→ TASK STATEMENT: Please retype the data below exactly, stopping after the line with "Runs the app in the development mode.\" and skipping every picture.
(PROVIDED MATERIAL Opens)
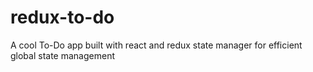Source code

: # redux-to-do
A cool To-Do app built with react and redux state manager for efficient global state management
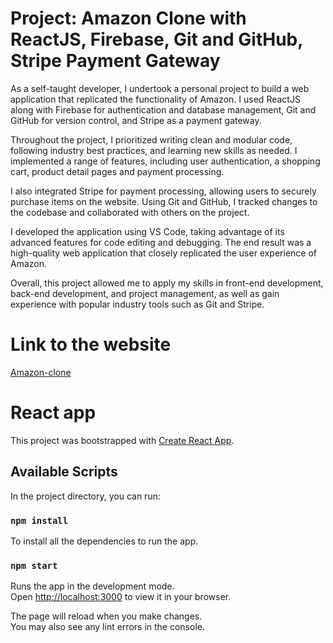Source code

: # Project: Amazon Clone with ReactJS, Firebase, Git and GitHub, Stripe Payment Gateway

As a self-taught developer, I undertook a personal project to build a web application that replicated the functionality of Amazon. I used ReactJS along with Firebase for authentication and database management, Git and GitHub for version control, and Stripe as a payment gateway.

Throughout the project, I prioritized writing clean and modular code, following industry best practices, and learning new skills as needed. I implemented a range of features, including user authentication, a shopping cart, product detail pages and payment processing.

I also integrated Stripe for payment processing, allowing users to securely purchase items on the website. Using Git and GitHub, I tracked changes to the codebase and collaborated with others on the project.

I developed the application using VS Code, taking advantage of its advanced features for code editing and debugging. The end result was a high-quality web application that closely replicated the user experience of Amazon.

Overall, this project allowed me to apply my skills in front-end development, back-end development, and project management, as well as gain experience with popular industry tools such as Git and Stripe.

# Link to the website
[Amazon-clone](https://clone-a2550.web.app/)

# React app

This project was bootstrapped with [Create React App](https://github.com/facebook/create-react-app).

## Available Scripts

In the project directory, you can run:

### `npm install`
To install all the dependencies to run the app.

### `npm start`

Runs the app in the development mode.\
Open [http://localhost:3000](http://localhost:3000) to view it in your browser.

The page will reload when you make changes.\
You may also see any lint errors in the console.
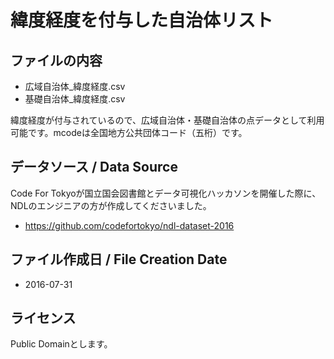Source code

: # 緯度経度を付与した自治体リスト

## ファイルの内容

- 広域自治体_緯度経度.csv- 基礎自治体_緯度経度.csv


緯度経度が付与されているので、広域自治体・基礎自治体の点データとして利用可能です。mcodeは全国地方公共団体コード（五桁）です。

## データソース / Data Source

Code For Tokyoが国立国会図書館とデータ可視化ハッカソンを開催した際に、NDLのエンジニアの方が作成してくださいました。

- https://github.com/codefortokyo/ndl-dataset-2016


## ファイル作成日 / File Creation Date

- 2016-07-31


## ライセンス
Public Domainとします。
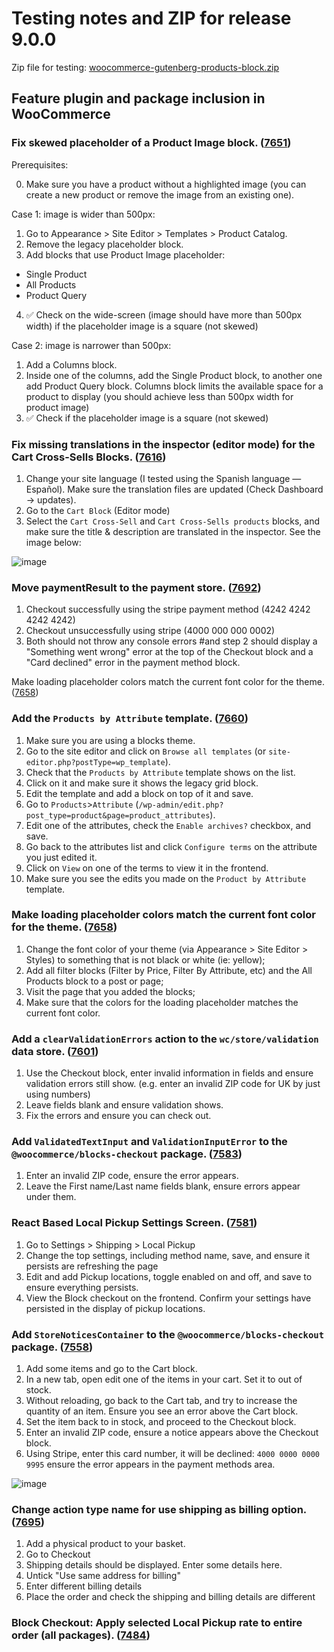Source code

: # Testing notes and ZIP for release 9.0.0

Zip file for testing: [woocommerce-gutenberg-products-block.zip](https://github.com/woocommerce/woocommerce-blocks/files/10061884/woocommerce-gutenberg-products-block.zip)

## Feature plugin and package inclusion in WooCommerce

### Fix skewed placeholder of a Product Image block. ([7651](https://github.com/woocommerce/woocommerce-blocks/pull/7651))

Prerequisites:

0. Make sure you have a product without a highlighted image (you can create a new product or remove the image from an existing one).

Case 1: image is wider than 500px:

1. Go to Appearance > Site Editor > Templates > Product Catalog.
2. Remove the legacy placeholder block.
3. Add blocks that use Product Image placeholder:

- Single Product
- All Products
- Product Query

4. ✅ Check on the wide-screen (image should have more than 500px width) if the placeholder image is a square (not skewed)

Case 2: image is narrower than 500px:

1. Add a Columns block.
2. Inside one of the columns, add the Single Product block, to another one add Product Query block. Columns block limits the available space for a product to display (you should achieve less than 500px width for product image)
3. ✅ Check if the placeholder image is a square (not skewed)

### Fix missing translations in the inspector (editor mode) for the Cart Cross-Sells Blocks. ([7616](https://github.com/woocommerce/woocommerce-blocks/pull/7616))

1. Change your site language (I tested using the Spanish language — Español). Make sure the translation files are updated (Check Dashboard -> updates).
2. Go to the `Cart Block` (Editor mode)
3. Select the `Cart Cross-Sell` and `Cart Cross-Sells products` blocks, and make sure the title & description are translated in the inspector. See the image below:

![image](https://user-images.githubusercontent.com/14235870/200624981-e42e7f16-36de-4eb7-961b-800b79f268ff.png)

### Move paymentResult to the payment store. ([7692](https://github.com/woocommerce/woocommerce-blocks/pull/7692))

1. Checkout successfully using the stripe payment method (4242 4242 4242 4242)
2. Checkout unsuccessfully using stripe (4000 000 000 0002)
3. Both should not throw any console errors #and step 2 should display a "Something went wrong" error at the top of the Checkout block and a "Card declined" error in the payment method block.

Make loading placeholder colors match the current font color for the theme. ([7658](https://github.com/woocommerce/woocommerce-blocks/pull/7658))

### Add the `Products by Attribute` template. ([7660](https://github.com/woocommerce/woocommerce-blocks/pull/7660))

1. Make sure you are using a blocks theme.
2. Go to the site editor and click on `Browse all templates` (or `site-editor.php?postType=wp_template`).
3. Check that the `Products by Attribute` template shows on the list.
4. Click on it and make sure it shows the legacy grid block.
5. Edit the template and add a block on top of it and save.
6. Go to `Products`>`Attribute` (`/wp-admin/edit.php?post_type=product&page=product_attributes`).
7. Edit one of the attributes, check the `Enable archives?` checkbox, and save.
8. Go back to the attributes list and click `Configure terms` on the attribute you just edited it.
9. Click on `View` on one of the terms to view it in the frontend.
10. Make sure you see the edits you made on the `Product by Attribute` template.

### Make loading placeholder colors match the current font color for the theme. ([7658](https://github.com/woocommerce/woocommerce-blocks/pull/7658))

1. Change the font color of your theme (via Appearance > Site Editor > Styles) to something that is not black or white (ie: yellow);
2. Add all filter blocks (Filter by Price, Filter By Attribute, etc) and the All Products block to a post or page;
3. Visit the page that you added the blocks;
4. Make sure that the colors for the loading placeholder matches the current font color.

### Add a `clearValidationErrors` action to the `wc/store/validation` data store. ([7601](https://github.com/woocommerce/woocommerce-blocks/pull/7601))

1. Use the Checkout block, enter invalid information in fields and ensure validation errors still show. (e.g. enter an invalid ZIP code for UK by just using numbers)
6. Leave fields blank and ensure validation shows.
7. Fix the errors and ensure you can check out.

### Add `ValidatedTextInput` and `ValidationInputError` to the `@woocommerce/blocks-checkout` package. ([7583](https://github.com/woocommerce/woocommerce-blocks/pull/7583))

1. Enter an invalid ZIP code, ensure the error appears.
2. Leave the First name/Last name fields blank, ensure errors appear under them.

### React Based Local Pickup Settings Screen. ([7581](https://github.com/woocommerce/woocommerce-blocks/pull/7581))

1. Go to Settings > Shipping > Local Pickup
2. Change the top settings, including method name, save, and ensure it persists are refreshing the page
3. Edit and add Pickup locations, toggle enabled on and off, and save to ensure everything persists.
4. View the Block checkout on the frontend. Confirm your settings have persisted in the display of pickup locations.

### Add `StoreNoticesContainer` to the `@woocommerce/blocks-checkout` package. ([7558](https://github.com/woocommerce/woocommerce-blocks/pull/7558))

1. Add some items and go to the Cart block.
2. In a new tab, open edit one of the items in your cart. Set it to out of stock.
3. Without reloading, go back to the Cart tab, and try to increase the quantity of an item. Ensure you see an error above the Cart block.
4. Set the item back to in stock, and proceed to the Checkout block.
5. Enter an invalid ZIP code, ensure a notice appears above the Checkout block.
6. Using Stripe, enter this card number, it will be declined: `4000 0000 0000 9995` ensure the error appears in the payment methods area.

![image](https://user-images.githubusercontent.com/5656702/199278579-9c61adab-b9f7-4aa5-a0e3-88c8cd589ff0.png)

### Change action type name for use shipping as billing option. ([7695](https://github.com/woocommerce/woocommerce-blocks/pull/7695))

1. Add a physical product to your basket.
2. Go to Checkout
3. Shipping details should be displayed. Enter some details here.
4. Untick "Use same address for billing"
5. Enter different billing details
6. Place the order and check the shipping and billing details are different

### Block Checkout: Apply selected Local Pickup rate to entire order (all packages). ([7484](https://github.com/woocommerce/woocommerce-blocks/pull/7484))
(PROVIDED MATERIAL Closes)
→ THE COMPLETED TASK:
Source code

: # redux-to-do
A cool To-Do app built with react and redux state manager for efficient global state management
Source code

: # Project: Amazon Clone with ReactJS, Firebase, Git and GitHub, Stripe Payment Gateway

As a self-taught developer, I undertook a personal project to build a web application that replicated the functionality of Amazon. I used ReactJS along with Firebase for authentication and database management, Git and GitHub for version control, and Stripe as a payment gateway.

Throughout the project, I prioritized writing clean and modular code, following industry best practices, and learning new skills as needed. I implemented a range of features, including user authentication, a shopping cart, product detail pages and payment processing.

I also integrated Stripe for payment processing, allowing users to securely purchase items on the website. Using Git and GitHub, I tracked changes to the codebase and collaborated with others on the project.

I developed the application using VS Code, taking advantage of its advanced features for code editing and debugging. The end result was a high-quality web application that closely replicated the user experience of Amazon.

Overall, this project allowed me to apply my skills in front-end development, back-end development, and project management, as well as gain experience with popular industry tools such as Git and Stripe.

# Link to the website
[Amazon-clone](https://clone-a2550.web.app/)

# React app

This project was bootstrapped with [Create React App](https://github.com/facebook/create-react-app).

## Available Scripts

In the project directory, you can run:

### `npm install`
To install all the dependencies to run the app.

### `npm start`

Runs the app in the development mode.\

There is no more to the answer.